* EXERCISE MATERIAL:
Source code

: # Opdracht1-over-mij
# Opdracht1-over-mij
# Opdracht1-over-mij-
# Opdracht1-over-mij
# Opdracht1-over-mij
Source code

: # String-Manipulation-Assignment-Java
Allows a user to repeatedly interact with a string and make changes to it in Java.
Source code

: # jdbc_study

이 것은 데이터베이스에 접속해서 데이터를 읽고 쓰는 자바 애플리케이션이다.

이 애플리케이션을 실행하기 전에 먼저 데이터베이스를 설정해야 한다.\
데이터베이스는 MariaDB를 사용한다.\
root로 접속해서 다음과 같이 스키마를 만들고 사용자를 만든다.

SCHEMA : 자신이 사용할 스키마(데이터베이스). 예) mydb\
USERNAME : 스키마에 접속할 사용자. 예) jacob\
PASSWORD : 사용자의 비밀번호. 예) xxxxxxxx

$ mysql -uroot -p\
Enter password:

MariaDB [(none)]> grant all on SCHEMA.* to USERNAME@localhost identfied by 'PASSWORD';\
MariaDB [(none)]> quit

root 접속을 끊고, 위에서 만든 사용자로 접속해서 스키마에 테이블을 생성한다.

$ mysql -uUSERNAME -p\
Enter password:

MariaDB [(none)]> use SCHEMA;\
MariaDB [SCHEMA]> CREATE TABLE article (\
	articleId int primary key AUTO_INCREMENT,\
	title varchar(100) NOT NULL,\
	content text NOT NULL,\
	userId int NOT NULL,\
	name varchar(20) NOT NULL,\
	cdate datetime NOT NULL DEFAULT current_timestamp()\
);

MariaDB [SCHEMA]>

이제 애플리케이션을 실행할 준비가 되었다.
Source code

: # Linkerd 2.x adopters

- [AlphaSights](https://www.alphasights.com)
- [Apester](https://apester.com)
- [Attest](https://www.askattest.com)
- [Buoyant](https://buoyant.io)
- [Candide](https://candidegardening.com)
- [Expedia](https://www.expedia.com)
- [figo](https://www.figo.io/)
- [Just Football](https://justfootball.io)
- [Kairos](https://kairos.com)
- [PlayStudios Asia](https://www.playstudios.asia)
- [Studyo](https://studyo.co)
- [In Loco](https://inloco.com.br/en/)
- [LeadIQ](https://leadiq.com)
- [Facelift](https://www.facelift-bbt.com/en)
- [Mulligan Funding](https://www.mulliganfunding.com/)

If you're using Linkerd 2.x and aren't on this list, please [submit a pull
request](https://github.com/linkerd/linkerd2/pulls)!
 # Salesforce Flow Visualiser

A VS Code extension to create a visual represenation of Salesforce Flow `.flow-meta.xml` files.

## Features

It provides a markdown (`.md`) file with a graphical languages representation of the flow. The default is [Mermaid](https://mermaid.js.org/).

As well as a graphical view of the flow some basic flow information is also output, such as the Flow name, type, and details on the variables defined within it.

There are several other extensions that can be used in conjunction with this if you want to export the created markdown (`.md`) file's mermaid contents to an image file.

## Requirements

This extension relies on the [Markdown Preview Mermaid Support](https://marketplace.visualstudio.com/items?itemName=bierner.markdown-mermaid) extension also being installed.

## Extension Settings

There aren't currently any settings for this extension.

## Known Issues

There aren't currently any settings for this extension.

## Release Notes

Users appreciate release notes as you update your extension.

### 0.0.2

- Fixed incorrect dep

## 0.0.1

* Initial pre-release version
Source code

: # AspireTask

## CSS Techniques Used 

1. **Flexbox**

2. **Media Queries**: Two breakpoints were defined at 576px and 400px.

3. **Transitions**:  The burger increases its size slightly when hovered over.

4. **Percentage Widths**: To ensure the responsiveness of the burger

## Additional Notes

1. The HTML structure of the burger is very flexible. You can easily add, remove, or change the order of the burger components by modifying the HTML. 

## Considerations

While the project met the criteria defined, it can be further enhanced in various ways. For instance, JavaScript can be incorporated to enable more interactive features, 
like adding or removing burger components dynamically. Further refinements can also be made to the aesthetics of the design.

==

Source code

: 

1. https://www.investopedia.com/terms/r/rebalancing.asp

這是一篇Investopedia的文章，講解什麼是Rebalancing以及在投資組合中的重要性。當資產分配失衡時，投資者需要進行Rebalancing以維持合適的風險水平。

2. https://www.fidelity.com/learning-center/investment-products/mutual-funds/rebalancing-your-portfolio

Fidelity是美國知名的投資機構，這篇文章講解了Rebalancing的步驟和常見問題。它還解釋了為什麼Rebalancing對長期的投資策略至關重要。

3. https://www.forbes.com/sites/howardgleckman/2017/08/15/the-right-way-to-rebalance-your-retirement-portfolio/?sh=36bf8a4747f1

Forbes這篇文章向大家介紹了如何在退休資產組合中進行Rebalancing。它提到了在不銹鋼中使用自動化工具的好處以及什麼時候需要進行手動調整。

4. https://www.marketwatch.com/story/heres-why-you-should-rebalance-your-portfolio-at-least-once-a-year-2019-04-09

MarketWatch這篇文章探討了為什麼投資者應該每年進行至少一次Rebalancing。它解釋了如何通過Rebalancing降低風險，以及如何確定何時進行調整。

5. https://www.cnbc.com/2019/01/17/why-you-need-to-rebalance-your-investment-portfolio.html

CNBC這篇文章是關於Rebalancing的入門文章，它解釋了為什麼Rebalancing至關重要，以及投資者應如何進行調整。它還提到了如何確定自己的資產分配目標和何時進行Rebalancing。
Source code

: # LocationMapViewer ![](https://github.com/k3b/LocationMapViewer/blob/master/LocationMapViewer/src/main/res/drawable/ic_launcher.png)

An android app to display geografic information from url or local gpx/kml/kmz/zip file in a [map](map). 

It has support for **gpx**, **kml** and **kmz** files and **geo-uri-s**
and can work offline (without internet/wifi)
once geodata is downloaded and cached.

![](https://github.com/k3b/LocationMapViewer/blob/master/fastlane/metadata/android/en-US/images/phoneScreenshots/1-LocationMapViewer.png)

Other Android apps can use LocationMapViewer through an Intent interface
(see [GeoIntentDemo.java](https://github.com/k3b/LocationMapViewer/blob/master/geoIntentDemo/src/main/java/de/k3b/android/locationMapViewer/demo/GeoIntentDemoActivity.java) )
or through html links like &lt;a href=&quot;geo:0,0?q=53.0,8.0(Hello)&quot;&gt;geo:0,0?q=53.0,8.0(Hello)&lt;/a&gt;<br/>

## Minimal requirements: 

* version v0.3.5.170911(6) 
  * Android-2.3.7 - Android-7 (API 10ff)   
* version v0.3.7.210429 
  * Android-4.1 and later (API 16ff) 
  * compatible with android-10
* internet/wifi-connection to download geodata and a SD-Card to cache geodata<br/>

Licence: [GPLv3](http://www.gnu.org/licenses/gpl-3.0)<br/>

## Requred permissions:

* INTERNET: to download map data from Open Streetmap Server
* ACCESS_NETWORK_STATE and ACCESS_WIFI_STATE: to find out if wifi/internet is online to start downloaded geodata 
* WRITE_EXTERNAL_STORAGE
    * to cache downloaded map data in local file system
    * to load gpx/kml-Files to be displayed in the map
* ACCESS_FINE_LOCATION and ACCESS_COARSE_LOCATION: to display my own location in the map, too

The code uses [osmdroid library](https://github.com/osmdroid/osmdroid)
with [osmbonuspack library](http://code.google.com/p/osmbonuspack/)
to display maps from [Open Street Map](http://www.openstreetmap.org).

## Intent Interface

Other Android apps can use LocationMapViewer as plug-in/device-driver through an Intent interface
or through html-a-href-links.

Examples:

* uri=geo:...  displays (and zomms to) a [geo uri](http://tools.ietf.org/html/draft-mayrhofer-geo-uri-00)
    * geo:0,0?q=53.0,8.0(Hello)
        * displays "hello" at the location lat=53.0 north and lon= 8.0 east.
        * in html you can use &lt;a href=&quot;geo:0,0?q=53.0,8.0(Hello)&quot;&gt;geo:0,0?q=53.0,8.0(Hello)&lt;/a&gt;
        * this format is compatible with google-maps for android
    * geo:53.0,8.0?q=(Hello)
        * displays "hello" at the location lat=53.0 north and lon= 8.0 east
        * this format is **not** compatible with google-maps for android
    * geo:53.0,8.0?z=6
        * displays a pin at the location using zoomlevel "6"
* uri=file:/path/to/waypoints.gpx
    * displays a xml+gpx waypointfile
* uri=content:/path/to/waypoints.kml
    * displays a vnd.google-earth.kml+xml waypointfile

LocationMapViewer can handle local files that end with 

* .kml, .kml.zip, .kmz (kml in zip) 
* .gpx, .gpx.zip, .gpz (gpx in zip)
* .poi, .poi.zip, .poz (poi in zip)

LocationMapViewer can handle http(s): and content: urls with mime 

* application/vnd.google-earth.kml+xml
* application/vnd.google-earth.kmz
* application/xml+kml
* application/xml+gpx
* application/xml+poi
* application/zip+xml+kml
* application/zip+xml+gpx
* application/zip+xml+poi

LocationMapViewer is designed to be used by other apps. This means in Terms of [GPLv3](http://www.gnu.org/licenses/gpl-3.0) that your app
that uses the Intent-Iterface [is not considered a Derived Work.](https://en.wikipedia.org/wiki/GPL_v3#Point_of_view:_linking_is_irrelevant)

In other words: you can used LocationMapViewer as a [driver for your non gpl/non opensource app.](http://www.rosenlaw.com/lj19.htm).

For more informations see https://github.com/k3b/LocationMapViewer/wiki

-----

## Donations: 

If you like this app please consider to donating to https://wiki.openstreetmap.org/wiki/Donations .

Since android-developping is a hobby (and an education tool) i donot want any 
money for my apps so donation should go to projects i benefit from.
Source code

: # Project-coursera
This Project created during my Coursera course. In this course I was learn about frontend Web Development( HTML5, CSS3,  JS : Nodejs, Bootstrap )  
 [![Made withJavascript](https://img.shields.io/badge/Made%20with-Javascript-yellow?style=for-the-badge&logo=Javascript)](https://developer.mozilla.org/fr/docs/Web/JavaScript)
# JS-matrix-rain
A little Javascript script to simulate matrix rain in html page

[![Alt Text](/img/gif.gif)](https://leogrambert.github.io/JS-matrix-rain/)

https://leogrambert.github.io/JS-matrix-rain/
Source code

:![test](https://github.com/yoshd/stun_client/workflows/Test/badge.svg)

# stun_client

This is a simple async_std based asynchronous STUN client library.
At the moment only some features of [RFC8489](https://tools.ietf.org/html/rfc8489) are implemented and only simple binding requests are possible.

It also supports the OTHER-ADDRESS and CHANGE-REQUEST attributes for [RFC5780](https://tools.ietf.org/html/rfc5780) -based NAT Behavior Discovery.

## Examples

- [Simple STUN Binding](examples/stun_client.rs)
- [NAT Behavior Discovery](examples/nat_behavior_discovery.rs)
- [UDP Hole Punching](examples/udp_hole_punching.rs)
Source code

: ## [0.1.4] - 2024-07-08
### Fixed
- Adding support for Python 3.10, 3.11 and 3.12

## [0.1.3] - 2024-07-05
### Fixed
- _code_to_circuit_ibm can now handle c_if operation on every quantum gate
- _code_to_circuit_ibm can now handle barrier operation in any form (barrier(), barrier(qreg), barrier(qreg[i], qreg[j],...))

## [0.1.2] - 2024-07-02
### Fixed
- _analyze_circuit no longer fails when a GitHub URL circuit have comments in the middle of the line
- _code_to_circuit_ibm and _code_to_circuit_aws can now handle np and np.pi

* REQUEST:
After identifying the lines above that contain "master", copy each one.

* EXPECTED OUTPUT:
: # LocationMapViewer ![](https://github.com/k3b/LocationMapViewer/blob/master/LocationMapViewer/src/main/res/drawable/ic_launcher.png)
![](https://github.com/k3b/LocationMapViewer/blob/master/fastlane/metadata/android/en-US/images/phoneScreenshots/1-LocationMapViewer.png)
(see [GeoIntentDemo.java](https://github.com/k3b/LocationMapViewer/blob/master/geoIntentDemo/src/main/java/de/k3b/android/locationMapViewer/demo/GeoIntentDemoActivity.java) )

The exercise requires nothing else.